TASK TO COMPLETE
Carry on the forum thread about the A20 line, beginning right after its last sentence.

PASSAGE TO READ
It is, but only assuming you're already in protected mode. In real mode you can't access anything above 0xFFFF due to segment limits.

If you are in protected mode, this is not going to help as you can't fix that problem from protected mode.

The A20 Line page on the wiki has sample code that sets the two addresses to two different values, then checks to see if they are equal. Then it sets them back to their original value.

hubris wrote:0x000FFFFC

I don't think your test will work very well when you aren't using RAM. Other than that, it sounds like you've got the right idea. (Enabling A20 in the first place is usually the hardest part.)

Candy wrote:It is, but only assuming you're already in protected mode. In real mode you can't access anything above 0xFFFF due to segment limits.

That's the kind of situation where unreal mode is useful.

Candy wrote:If you are in protected mode, this is not going to help as you can't fix that problem from protected mode.

Are you sure about that?

Hi,

Octocontrabass wrote:

Candy wrote:It is, but only assuming you're already in protected mode. In real mode you can't access anything above 0xFFFF due to segment limits.

That's the kind of situation where unreal mode is useful.

One of the quirks of real mode is that you can access slightly more than 1 MiB of memory. Real mode addresses 0xFFFF:0x0010 to 0xFFFF:0xFFFF become physical addresses 0x00100000 to 0x0010FFEF; so you can actually access "not quite 64 KiB" more than 1 MiB.

Of course this is the reason A20 exists in the first place. On ancient CPUs (that only had a 20-bit physical address bus) these accesses would wrap around (e.g. 0xFFFF:0xFFFF becomes 0x0010FFEF which is truncated to 0x0000FFEF) and someone wrote software that depended on the wrap around and their software broke when newer CPUs came along, so the entire industry had to be cursed with A20 (to work around the problem) for 30+ years.


Cheers,

Brendan

Brendan wrote:someone wrote software that depended on the wrap around and their software broke when newer CPUs came along

I have been wondering what that software might be. On traditional PCs, the only one I can think of would be the BIOS routines. For example, an IRQ handler modifying (cs = 0xF800, ip = ????) the bios data area found at 0x0040:0x0000 without loading other segment registers but using a cs override prefix if accessing data. That brings me to another point: would it be safe to enable the A20 line and still keep the BIOS in control? Of course, this just theoretical and applies only on really old rare PC hardware.

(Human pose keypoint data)
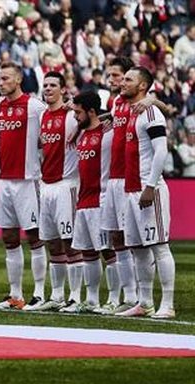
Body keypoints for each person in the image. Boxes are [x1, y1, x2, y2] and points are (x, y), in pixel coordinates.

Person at [116, 67, 175, 319]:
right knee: (139, 249)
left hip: (149, 188)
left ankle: (168, 304)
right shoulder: (131, 111)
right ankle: (145, 302)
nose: (122, 82)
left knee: (160, 247)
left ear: (142, 86)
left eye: (128, 79)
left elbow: (161, 150)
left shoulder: (150, 112)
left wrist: (150, 185)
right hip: (130, 189)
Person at [0, 62, 48, 311]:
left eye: (5, 78)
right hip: (4, 181)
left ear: (19, 80)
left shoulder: (35, 106)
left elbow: (51, 131)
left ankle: (39, 293)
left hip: (28, 180)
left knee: (34, 236)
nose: (1, 82)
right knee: (10, 237)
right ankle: (15, 294)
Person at [28, 71, 82, 312]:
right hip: (45, 184)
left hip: (66, 184)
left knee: (70, 242)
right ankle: (57, 295)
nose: (48, 89)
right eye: (45, 85)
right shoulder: (43, 117)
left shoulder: (71, 116)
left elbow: (95, 122)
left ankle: (76, 297)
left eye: (53, 85)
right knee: (52, 243)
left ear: (63, 90)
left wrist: (77, 108)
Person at [69, 91, 117, 314]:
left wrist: (109, 118)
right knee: (88, 253)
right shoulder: (81, 134)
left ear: (91, 111)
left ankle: (115, 299)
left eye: (78, 112)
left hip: (101, 200)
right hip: (83, 201)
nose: (75, 116)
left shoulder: (107, 133)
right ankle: (92, 300)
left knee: (108, 252)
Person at [100, 57, 139, 313]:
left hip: (130, 179)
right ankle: (126, 296)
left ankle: (138, 296)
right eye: (110, 75)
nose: (113, 80)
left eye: (118, 75)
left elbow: (159, 106)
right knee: (115, 238)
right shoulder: (114, 104)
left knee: (133, 239)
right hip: (111, 178)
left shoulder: (139, 101)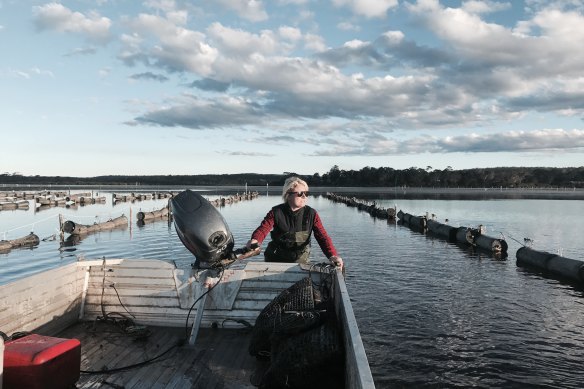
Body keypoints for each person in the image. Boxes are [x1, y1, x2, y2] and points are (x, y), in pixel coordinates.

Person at [246, 177, 344, 269]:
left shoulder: (312, 214)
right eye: (300, 193)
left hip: (300, 259)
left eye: (306, 193)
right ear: (288, 195)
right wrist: (255, 240)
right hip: (275, 258)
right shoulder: (276, 212)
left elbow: (322, 237)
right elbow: (263, 229)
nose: (304, 196)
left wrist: (332, 255)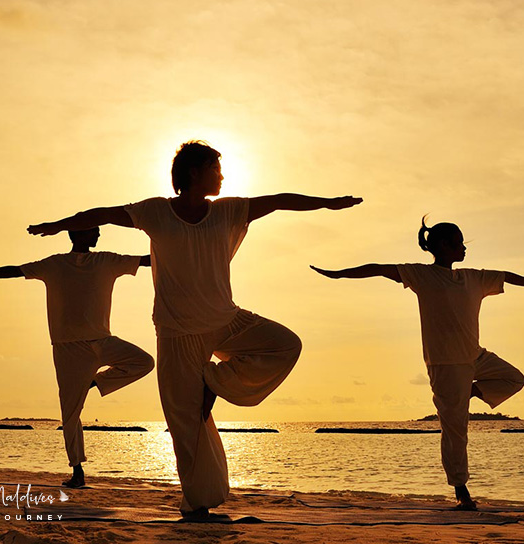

ANSWER TO THE EXERCISE
Hi,

Antti wrote:

Brendan wrote:someone wrote software that depended on the wrap around and their software broke when newer CPUs came along

I have been wondering what that software might be. On traditional PCs, the only one I can think would be the BIOS routines.

I don't know. Ages ago I tried to find out, but I failed to find anything specific online.

I don't think it would've been BIOS, as BIOS is "motherboard specific" anyway and could've been changed so that newer BIOSs for newer motherboards don't depend on the wrap around. On the other hand, I can't think of a sane reason for a real mode OS (CP/M, MS-DOS) or applications to rely on the wrap around either (but programmers do seem to do insane things at times).

Antti wrote:That brings me to another point: would it be safe to enable the A20 line and still keep the BIOS in control? Of course, this just theoretical and applies only on really old rare PC hardware.

It's safe to enable A20 and keep BIOS in control - even MS-DOS does that (back in the "himem.sys" days).


Cheers,

Brendan

This is a little bit strange. There are differences between an 8086 and newer that could be far more significant than this wrap-around feature. But still this specific issue had to be made backward compatible at any cost. There must have been an important application that used this wrap-around hack.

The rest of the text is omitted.